Étrangement, ce sont les mots qui m'ont permis de connaître l'existence du club des jolies filles. Des mots au pouvoir dénigrant, faciles à dire, encore plus à penser. Je ne suis pas malade, et c'est bien pour ça qu'elles m'en ont parlé. À quoi bon rentrer dans le groupe secret si l'on est en mauvaise santé ? Comment pourrait-on alors s'assurer de la pérennité de l'organisation ? Les gens malades ne peuvent décemment pas avoir leurs places dans le club des jolies filles. Du moins, c'est ce que je pensais. Les jolies filles ne tombent pas malades, c'est bien connu. Elles se réveillent avec le soleil, fraîches, pimpantes, et se couchent à la lueur de la Lune qui diffuse sur leur doux visage une clarté enchanteresse.

J'ai bien cru ne jamais pouvoir rentrer dans le club des jolies filles. Pourquoi aurais-je pu ? Moi qui me regardais tous les matins avec dégoût, qui attrapais ces hanches disgracieuses, et pinçais l'amas de graisse qu'y s'y formait un peu plus chaque jour. Et puis, ce n'était pas que ça, c'était un tout : du nez aux orteils, des ongles aux seins, les fesses, la peau d'orange, les vergetures dans l'intérieur de la cuisse. Sur quelle planète aurais-je fait partie des jolies filles ?

Les gens se retournaient peut-être dans la rue, mais après, ils chuchotaient. On ne chuchotait pas quand on croisait une jolie fille, on se contentait de sourire dix secondes tout au plus, le temps que l'image se fane dans notre esprit et que l'on passe à autre chose. Les murmures, en revanche, ils avaient une signification bien différente. Baisser la voix, élever un secret... l'objectif était de se moquer sans se faire entendre.
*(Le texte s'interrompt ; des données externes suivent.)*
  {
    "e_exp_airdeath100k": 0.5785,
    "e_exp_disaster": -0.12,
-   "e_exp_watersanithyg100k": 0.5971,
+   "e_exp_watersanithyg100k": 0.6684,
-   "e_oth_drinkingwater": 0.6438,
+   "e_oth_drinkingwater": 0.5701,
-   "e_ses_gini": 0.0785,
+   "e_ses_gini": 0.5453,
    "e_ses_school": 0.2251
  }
Les gens se moquaient de moi. Dans le métro, au lycée. Je marchais, ils regardaient, aussi simple que ça. C'est dans ce regard que j'ai deviné que je ne pouvais pas être une jolie fille. Les personnes belles ne sont pas regardées, elles intimident, celles ignobles, par contre, il n'y a aucun souci. Sentiment de supériorité, dédain, on ne détourne pas les yeux de quelqu'un sur qui on pense avoir le dessus. Qu'on me regarde, c'est un affront.

Pourtant, malgré tous ces tracas de la vie quotidienne, j'avais été acceptée dans le club des jolies filles. Ça c'était passé assez rapidement, en réalité. D'abord, on m'avait montré ma chambre, puis j'avais déposé mes affaires, et il avait fallu que je rencontre la directrice de l'endroit où était géré le club. Je m'en souviens bien, elle m'avait posé la question que redoutaient toutes les jolies filles. Comme je l'avais appréhendée moi aussi, c'était une preuve de plus qu'au fond, j'y appartenais.

─ Est-ce que tu as mangé avant de venir ?

Timidement, j'ai secoué la tête. La directrice n'a rien dit, a pris des notes. De longues notes, pour un simple « non ». À sa place, j'aurais écris rapidement « Pas mangé ». Comme pendant les cours d'histoire. On nous apprend à synthétiser, à prendre le strict nécessaire. La directrice a peut-être eu des problèmes dans ses études parce qu'elle n'était pas assez rapide. Je ne sais pas. C'est sa vie, après tout.